Home health aides — a profession expected to grow by 50 percent from 2008 to 2018 — make an average of $10.44 an hour in Lawrence. Nursing aides, who may work in hospitals or nursing homes, make an average of $11.07 per hour in Lawrence, according to the Bureau of Labor Statistics.
Those types of jobs are unlikely to provide top-notch benefits. One in four nursing home workers have no health benefits, and nursing homes have been lobbying Congress to exempt them from a provision under the new health care law that would force them to provide insurance.
Former Kansas Gov. Mark Parkinson, now a top lobbyist for the nursing home industry, was featured prominently in a May New York Times article, in which he said many nursing homes couldn’t afford to provide insurance to employees.
Social services
Douglas County’s 2011 budget allocated $521,000 for Douglas County Senior Services Inc., which subsidizes meals, transportation and other services for some area seniors. That’s about 9 percent of all money allocated to area agencies.
But even as government reports predict ballooning budgets for senior services nationwide, those who work with aging populations stress that making generalizations about people based on age goes only so far.
“The important thing to realize is that need for services cannot necessarily be predicted chronologically,” said David. B Oliver, assistant director of the University of Missouri Interdisciplinary Center on Aging in Columbia, Mo.
Oliver would know. Columbia, Mo., made a push of its own to bring retirees to town in the 1990s, and organizers say it succeeded in bringing about 2,600 people.

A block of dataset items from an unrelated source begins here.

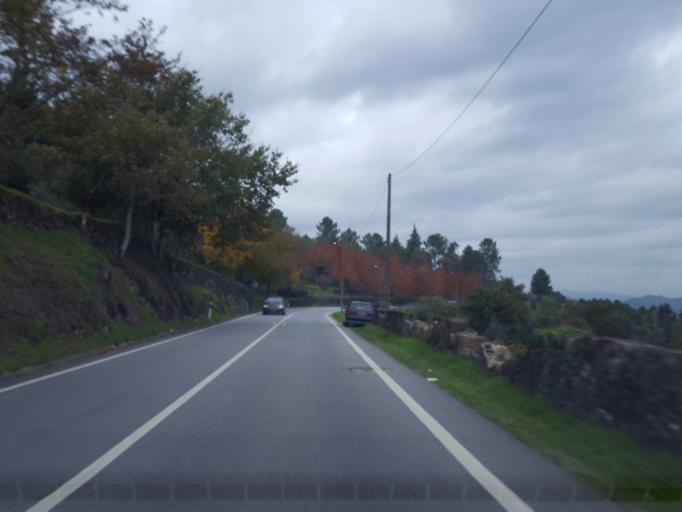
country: PT
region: Porto
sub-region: Marco de Canaveses
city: Marco de Canavezes
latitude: 41.1637
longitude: -8.1455
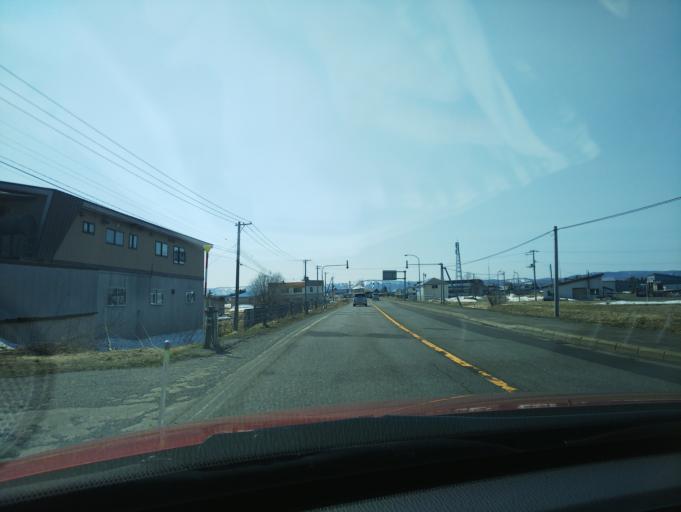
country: JP
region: Hokkaido
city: Nayoro
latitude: 44.2983
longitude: 142.4279
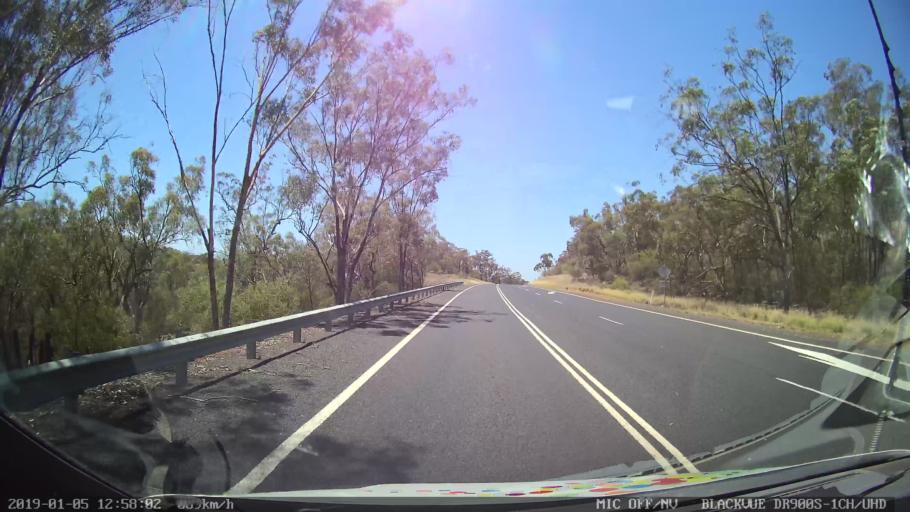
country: AU
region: New South Wales
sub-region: Warrumbungle Shire
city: Coonabarabran
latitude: -31.1100
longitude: 149.7439
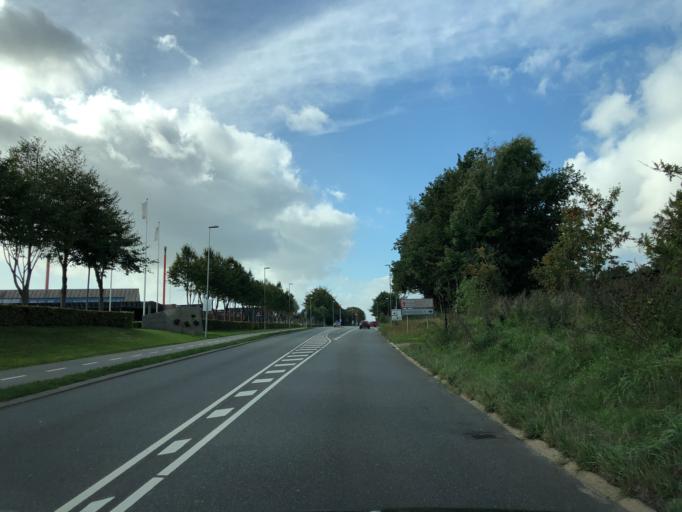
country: DK
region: Central Jutland
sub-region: Holstebro Kommune
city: Holstebro
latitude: 56.3661
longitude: 8.5822
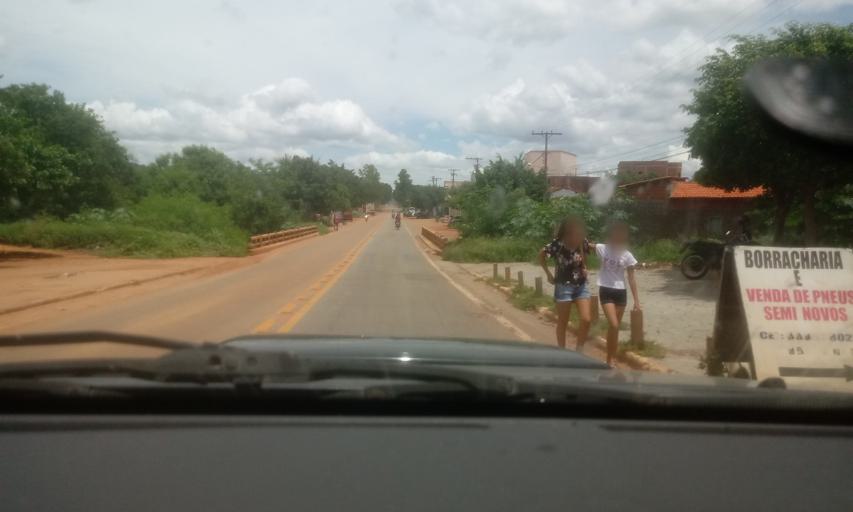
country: BR
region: Bahia
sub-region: Riacho De Santana
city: Riacho de Santana
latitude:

Oliver noted that a 20-year-old may be struck by osteoporosis while a 90-year-old might get around just fine with the help of a cane and 10 pills a day.
“That 90-year-old would be what I call ‘functionally healthy,'” Oliver said.
At one time or another, even healthy retirees with money will probably use services of some kind, said Amy Byergo, director of the University of Missouri Adult Day Connection in Columbia.
“Even if you are a wealthy and active retiree right now, chances are you are not going to be wealthy and active until your last day,” Byergo said.
In the future, Douglas County may want to consider offering services to seniors on a sliding scale, said Rebecca Holmes, Project Lively Coordinator at Project Lawrence-Douglas County Health Department.
In her job, she sees middle-income seniors who could use a little help. But they make too much money.
Instead of an “all or none” package, it might work better to have those seniors select services a la carte and pay for what they use, Holmes said.
Public schools
Among education policy wonks, there is a debate whether more senior citizens in a school district is good or bad for its schools.
A 2004 study found seniors who moved to a new area were significantly less supportive of its schools than those who had lived in a community for years.
But it’s hardly a closed case.
Don Laird, president of the Columbia, Mo., Chamber of Commerce, said some senior-dominated precincts were big supporters of Columbia Schools.
In some cities, schools have become hubs for senior activity, which in turn can strengthen support for them.
During the 1980s in Brookline, Mass., seniors took classes after-hours in public school classrooms, and were driven around town in out-of-service school buses. Seniors also built relationships with school children through tutoring and mentoring programs.
At a time when the rest of Massachusetts voted to cut school funding, Brookline seniors, who made up about 20 percent of the population, voted overwhelmingly in favor of its schools.
Susan Esau, executive director of Lawrence Schools Foundation, thinks seniors and strong schools go hand-in-hand.
“Retirees would choose to settle in a town that has a good, stable infrastructure. The public school system is a big part of that,” Esau said.